Print out each entry below exactly, please.

(Saved entries)
↓

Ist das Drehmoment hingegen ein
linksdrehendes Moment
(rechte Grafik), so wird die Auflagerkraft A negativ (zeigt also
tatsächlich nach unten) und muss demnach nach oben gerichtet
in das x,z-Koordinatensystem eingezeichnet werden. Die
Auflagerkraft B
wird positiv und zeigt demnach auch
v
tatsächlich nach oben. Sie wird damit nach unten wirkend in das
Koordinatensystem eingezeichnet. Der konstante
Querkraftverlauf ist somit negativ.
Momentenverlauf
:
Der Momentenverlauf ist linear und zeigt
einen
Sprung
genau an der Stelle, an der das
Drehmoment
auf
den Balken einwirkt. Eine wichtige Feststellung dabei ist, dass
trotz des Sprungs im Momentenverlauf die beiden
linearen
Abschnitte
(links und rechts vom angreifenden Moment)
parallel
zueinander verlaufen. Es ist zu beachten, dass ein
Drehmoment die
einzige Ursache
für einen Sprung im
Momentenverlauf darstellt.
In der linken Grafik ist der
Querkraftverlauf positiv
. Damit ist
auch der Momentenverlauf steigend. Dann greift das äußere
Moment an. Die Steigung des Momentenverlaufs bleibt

↑

Written solution:
Ist das Drehmoment hingegen ein
linksdrehendes Moment
(rechte Grafik), so wird die Auflagerkraft A negativ (zeigt also
tatsächlich nach unten) und muss demnach nach oben gerichtet
in das x,z-Koordinatensystem eingezeichnet werden. Die
Auflagerkraft B
wird positiv und zeigt demnach auch
v
tatsächlich nach oben. Sie wird damit nach unten wirkend in das
Koordinatensystem eingezeichnet. Der konstante
Querkraftverlauf ist somit negativ.
Momentenverlauf
:
Der Momentenverlauf ist linear und zeigt
einen
Sprung
genau an der Stelle, an der das
Drehmoment
auf
den Balken einwirkt. Eine wichtige Feststellung dabei ist, dass
trotz des Sprungs im Momentenverlauf die beiden
linearen
Abschnitte
(links und rechts vom angreifenden Moment)
parallel
zueinander verlaufen. Es ist zu beachten, dass ein
Drehmoment die
einzige Ursache
für einen Sprung im
Momentenverlauf darstellt.
In der linken Grafik ist der
Querkraftverlauf positiv
. Damit ist
auch der Momentenverlauf steigend. Dann greift das äußere
Moment an. Die Steigung des Momentenverlaufs bleibt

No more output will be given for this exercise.